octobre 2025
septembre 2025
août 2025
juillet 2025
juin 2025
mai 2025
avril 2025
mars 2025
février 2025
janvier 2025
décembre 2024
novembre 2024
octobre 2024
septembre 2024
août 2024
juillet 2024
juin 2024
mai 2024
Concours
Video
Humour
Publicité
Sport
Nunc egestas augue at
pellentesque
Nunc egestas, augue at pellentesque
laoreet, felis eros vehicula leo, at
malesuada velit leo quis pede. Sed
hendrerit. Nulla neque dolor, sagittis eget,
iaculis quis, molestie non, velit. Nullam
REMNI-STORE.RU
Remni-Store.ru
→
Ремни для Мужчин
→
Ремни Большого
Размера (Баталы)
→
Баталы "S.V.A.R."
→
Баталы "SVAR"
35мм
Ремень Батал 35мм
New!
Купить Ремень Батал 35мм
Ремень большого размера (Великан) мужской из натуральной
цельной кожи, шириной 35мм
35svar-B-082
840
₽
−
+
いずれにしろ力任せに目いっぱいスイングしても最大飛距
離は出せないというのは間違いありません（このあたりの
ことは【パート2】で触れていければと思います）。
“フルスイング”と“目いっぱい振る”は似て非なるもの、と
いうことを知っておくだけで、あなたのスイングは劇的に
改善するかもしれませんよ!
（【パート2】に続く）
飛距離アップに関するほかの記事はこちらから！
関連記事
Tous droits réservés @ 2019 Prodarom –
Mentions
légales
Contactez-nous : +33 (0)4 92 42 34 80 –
★ ★ ★
• **What to produce**:
Could you please report how many lines of the listing above hold the word "egestas"? Only the number is needed.

• **Response to this task**:
2